'Tariff Cliff' Puts Jobs at Risk
In late 2012, Americans stood on a fiscal cliff, staring into the abyss. This year, the United States faces a tariff cliff, thanks to a six-year-old trade dispute over its Country of Origin Labeling (COOL) rule for meat. As its name implies, the rule requires retailers to note the country of origin of the meat they sell.
The World Trade Organization (WTO) has found the rule to be in violation of the U.S.'s trade obligations, and on December 7, it will give Canada and Mexico the green light to slap steep tariffs on American products as punishment. Up to $3 billion in exports could be approved as fair game for retaliation, and Canada and Mexico will reportedly impose tariffs on these goods beginning December 18.
To avert this scenario — which could cost tens of thousands of American jobs — Congress must repeal the COOL rule for meat.
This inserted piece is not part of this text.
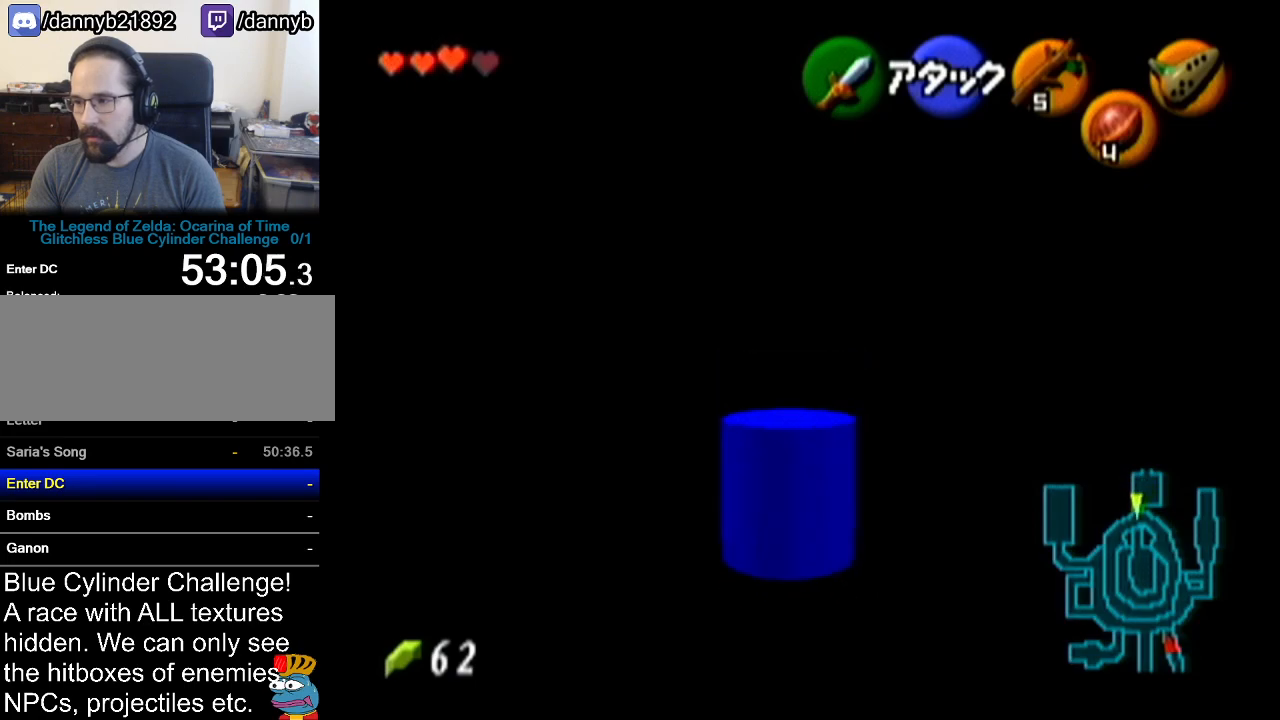
{"buttons": [], "left_stick": "down", "events": [[450, "left_stick", "center"], [500, "left_stick", "down"]]}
Two rival proposals to do so have been introduced in Congress.
The first proposal, advanced by Senate Agriculture Committee chairman Pat Roberts (R., Kan.), would bring the dispute to a definitive end by repealing the offensive portion of the law, terminating the possibility of WTO-authorized retaliation by Canada and Mexico. Roberts's proposal is identical to a repeal bill approved by the House in June with 300 votes in support.
The second proposal, authored by Sen. Debbie Stabenow (D., Mich.), would also repeal the COOL rule for meat. However, the bill introduces a successor program. While promoted as a voluntary labeling system, the program would continue to require the segregation of livestock based on where they are born, raised, and slaughtered.
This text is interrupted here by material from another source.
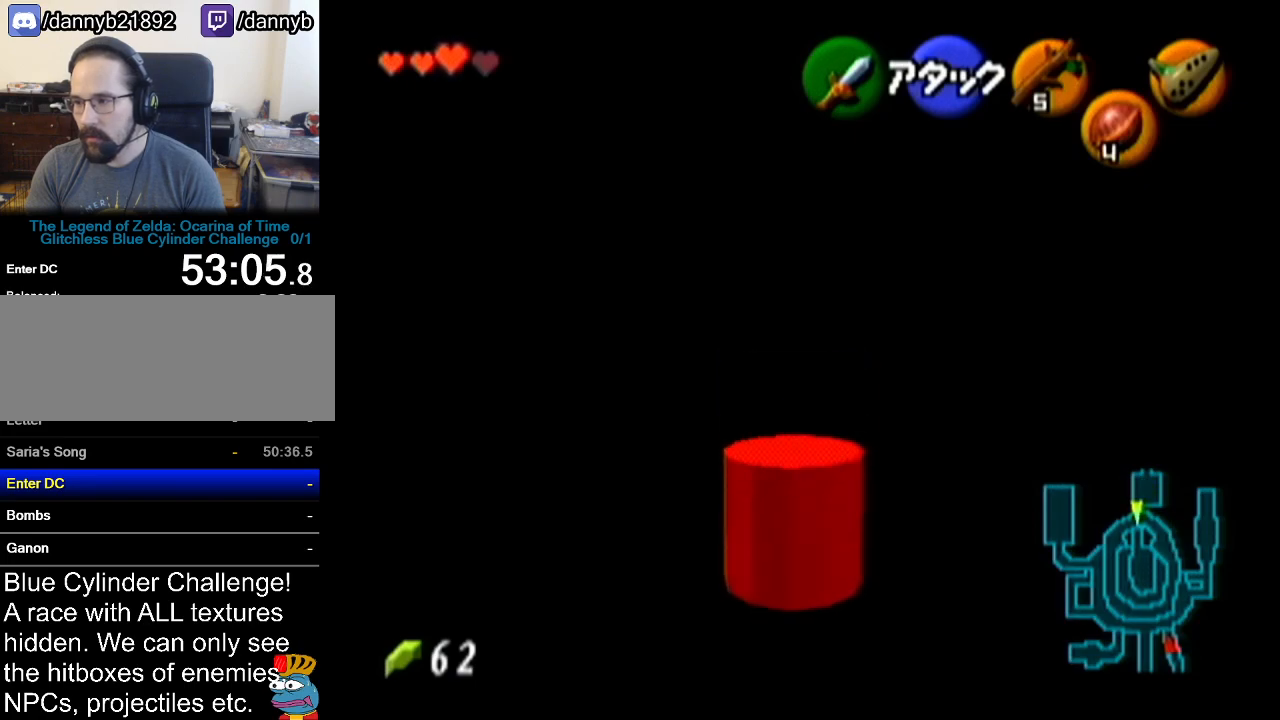
{"buttons": ["Z"], "left_stick": "down", "events": [[134, "Z", "down"]]}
Canada and Mexico have firmly rejected the Stabenow bill. Critically, because they have already won the dispute before the WTO, Canada and Mexico have the “whip hand” and are fully empowered to proceed with retaliation if Congress approves the Stabenow bill. The United States could request a compliance panel at the WTO, but it may take years for such a panel to produce a ruling, which most analysts believe the United States would lose yet again.
In the meantime, American workers, farmers, and ranchers would suffer the painful effects of trade retaliation. The U.S. business and agriculture communities regard this as intolerable even in the short term. The COOL Reform Coalition — which represents the nation's business and agriculture groups and is co-chaired by the U.S. Chamber of Commerce (where I am the senior vice president for international policy) and the National Association of Manufacturers — has created an interactive mapshowing the potential impact of retaliation for each state.
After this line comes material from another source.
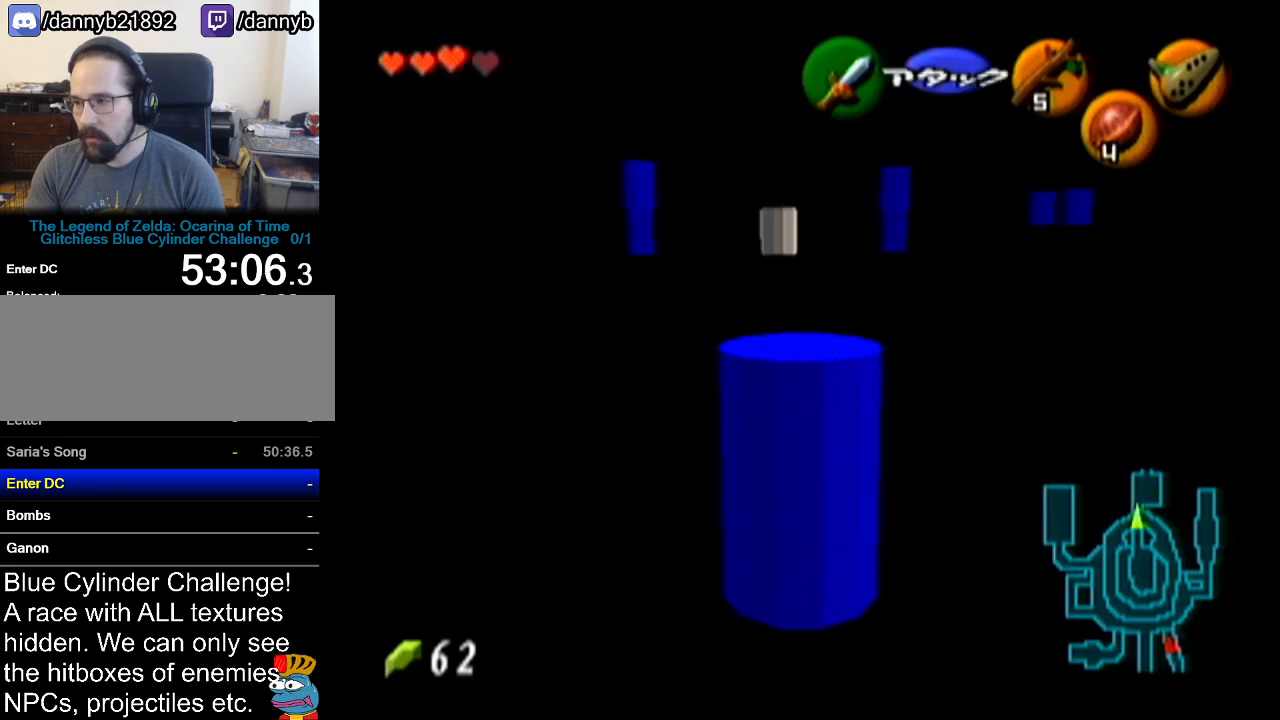
{"buttons": ["Z"], "left_stick": "down", "events": []}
In all likelihood, sourcing managers planning future purchases are already considering vendors in other jurisdictions in response to the threat of higher tariff costs. Once this happens, it could take years for American farmers, ranchers, and companies to recover lost market share.
When our elected leaders faced the fiscal cliff in late 2012, they took action, and the crisis was averted. By the same token, the Chamber hopes the Senate will take up and approve Senator Roberts's proposal — and spare American workers, farmers, and ranchers the pain of a fall off this year's tariff cliff.
John Murphy is senior vice president for international policy at the U.S. Chamber of Commerce.